Хорошо, что ты пришел, заговорил Герман. Можно перед тобой порисоваться – не горюй, мол, Макс, ничего особенного, дело житейское. Без этого невыносимо. Знаешь, я сейчас пытаюсь думать о своей жизни, но ничего не получается. Никаких фундаментальных умозаключений, никаких даже стоящих воспоминаний, все они превратились в ворох фотографий, батя мой. Одна только штука приходит в голову и стыдит безмерно. Всю жизнь я старался «производить впечатление» и больше, старый, по сути дела, ничем не был озабочен. Каждый кусок жизни проигрывается, как в дешевом театре. Везде я в позе… Или как в хорошем театре, какая разница. Везде – поза. Даже сейчас, Огоша… Попросил тебя приехать, а сам думаю о сцене «У постели умирающего друга», протягиваю тебе рентгеновский снимок – театральный эффект… Вместе с заявлением о выходе из союза получается… б-р-р… Говорю тебе в сумерках об этой дряни, и снова выходит жуткая показуха. Увы, только это еще и соединяет с жизнью.
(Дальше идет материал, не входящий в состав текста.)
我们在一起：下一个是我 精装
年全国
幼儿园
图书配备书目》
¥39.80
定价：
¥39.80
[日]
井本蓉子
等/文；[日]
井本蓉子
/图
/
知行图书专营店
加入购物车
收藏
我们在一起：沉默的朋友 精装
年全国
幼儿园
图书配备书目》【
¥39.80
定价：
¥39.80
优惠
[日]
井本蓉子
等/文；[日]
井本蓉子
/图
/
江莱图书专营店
Без этого я вою, Макс. С этим тоже вою, но негромко, подвываю, а без этого уже все кончается, и только лишь вой… В общем, ты сейчас иди, Макс. Сделай одолжение, разыграем сцену ухода…
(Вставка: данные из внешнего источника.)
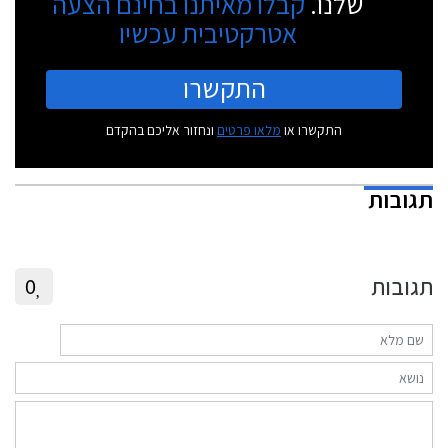
שלנו.
קבלו מאיתנו בחינם הצעה
אטרקטיבית עכשיו
התקשרו
התקשרו או
מלאו פרטים
ונחזור אליכם בהקדם
תגובות
תגובות
0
В темноте Огородникову показалось, что на диване, возле подушки прыгает нечто, размером с жабу. По потолку проехал свет от проходящего троллейбуса, и он увидел, что это рука Германа подбирается к тумбочке. Он потянулся и поцеловал Славу в колючую щеку. Может быть, тебе священник нужен, Славка? Герман вздрогнул… Да, да… Знаешь, Макс, я и без болезни тянулся к религии, да только лишь боялся переиграть… Это уродство, и я даже рад, что теперь театрику конец. Иди, Огоша, иди! Найди мне священника, может быть, напоследок научит молиться в одиночку…
Огородников прошел через комнату к дверям. Голос Германа догнал его там. Макс, а помнишь?… Что?… «Огнями улиц озарюсь»… Нет, ничего, иди… «перегородок тонкоребрость»…
На Чистых прудах дивно падал, быть может, последний в этом году вечерний снег. Советской власти в поле зрения не было. Он очищал снег со стекол машины и вдруг испытал забытое и странное ощущение нормальности. Нормальный московский вечер, нормальный человек счищает снег со своей машины, только что посетил нормально умирающего друга, сел, машина нормально завелась, к светофору нормально подъехала чуточку юзом, постовой нормально указал палочкой на обочину, нормально попросил права, осмотрел со всех сторон машину, вернул права, козырнул – будьте внимательны, подмораживает…
Пока ехал по Мясницкой, охваченный нормальной тоской и горечью, вспоминал что-то из прошлого. Все время возникало что-то самое раннее, самое молодое, хулиганское, ярчайшее – танцы конца пятидесятых, девчонки в туфлях на платформах, расквашенные носы, мы неразлучны – Слава, Андрей, Максим…
Между тем постовой подошел к серой «Волге», дежурившей под аркой «Гастронома». Задание выполнено, иронически козырнул он двум хмырям из «желез». Что же, так и поехал? – прищурился на постового один из хмырей. Постовой пожал плечами. А чего же ему не ехать? У товарища все в порядке. Ну что ж, сержант, и на том спасибо. «Волга» выкатила из своей пещеры. Постовой нехорошо смотрел ей вслед. Трутни, думал он, настоящие трутни.